Serait à verser au crédit des analyses proposées, entre autres : - l’effort de clarification des rapports entre foi et raison ; - la reconnaissance des limites de la connaissance empirique ; - la valorisation de la foi trop souvent injustement malmenée. .

Reste que ...
- On ne saurait confondre la force à l’oeuvre, dans la contrainte tant physique que morale, avec la force intellectuelle exercée par la raison. L’une porte atteinte à notre liberté en nous soumettant à un pouvoir extérieur, l’autre, rationnelle, exerce son pouvoir en nous éclairant sur la meilleure voie à suivre.Si la liberté est le pouvoir de se déterminer pour des motifs reconnus valable par la raison, la contrainte physique ou morale est aliénante alors que la « contrainte » rationnelle est libératrice.
- La raison ne saurait être identifiée à la vérité, pas plus qu’elle ne saurait être définie comme procédant du raisonnement. Sa fonction est de gouverner notre pensée en lui imposant d’être cohérente, cohérente avec elle-même en ne se contredisant pas, cohérente avec l’objet de ses énoncés. Elle a vocation à faire valoir ses exigences aussi bien dans le domaine religieux que dans les domaines de la philosophie et des sciences.
- A supposer que l’on puisse définir la foi par l’adhésion à une révélation (alors qu’on peut non moins valablement la définir comme étant une attitude de confiance à l’égard de quelqu’un accrédité par ses manières de dire, de faire et d’être), resterait à définir ce que l’on entend par là... Or la révélation est une expérience, elle est de l’ordre du vécu. Il est bon ici de se souvenir de la distinction faite par Pascal entre le coeur et la raison. Le coeur révèle la vérité. La raison nous aide à nous en assurer. Elle est incapable, à l’aide de ses seules forces, de nous l’offrir.Les philosophes et les savants ne font jamais que des hypothèses tout en se donnant les moyens de les invalider en cas d’incohérence entre elles ou avec les données de l’expérience. Par où l’on retrouve l’action de la raison.
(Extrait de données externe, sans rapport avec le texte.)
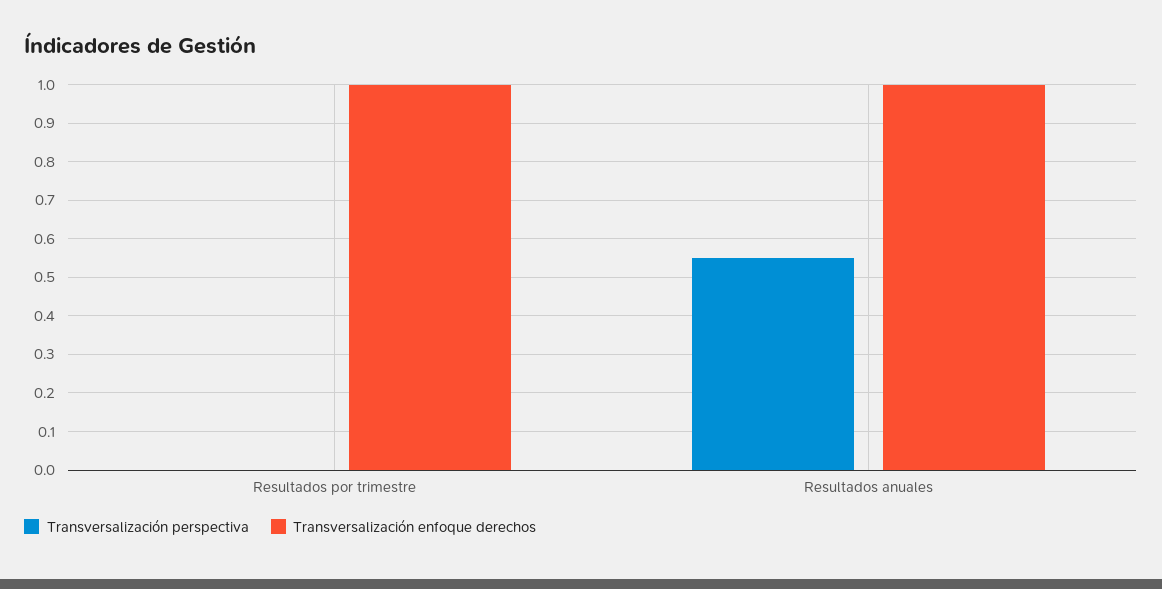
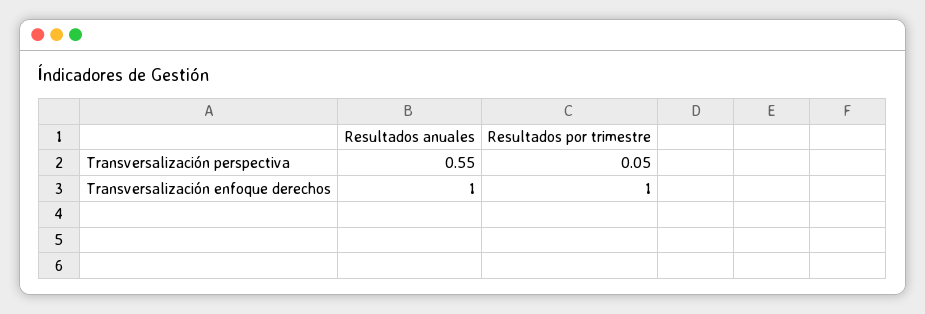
  {
    "Transversalización perspectiva": {
-     "Resultados por trimestre": 0,
+     "Resultados por trimestre": 0.05,
      "Resultados anuales": 0.55
    },
    "Transversalización enfoque derechos": {
      "Resultados por trimestre": 1,
      "Resultados anuales": 1
    }
  }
- Dernier point de désaccord avec les analyses de l’article incriminé : on ne saurait confondre la réalité avec ses apparences, les impressions sensibles que nous psychisme en recueille, fusse armé d’instruments de mesure, avec leur source objective. Jamais personne n’a pu comparer ses impressions et le fruit de leur élaboration intellectuelle avec leur objet, à jamais inconnaissable. C’est d’ailleurs pourquoi la plus grande des prudences s’impose lorsque l’on prétend détenir la vérité, c’est-à-dire savoir ce qu’il en est de ce qui est, donc de la réalité : savants, philosophes et théologiens sont ainsi logés à la même enseigne, celle de la probabilité, dont ils doivent veiller à ce qu’elle soit toujours la plus grande possible. Quant au commun des mortels, il est de son devoir de se loger lui aussi à leur enseigne, en usant du mieux qu’il peut de sa propre raison.

Telles sont quelques unes des réflexions que m’a inspiré l’article de Francis Beau, que je salue au passage bien cordialement.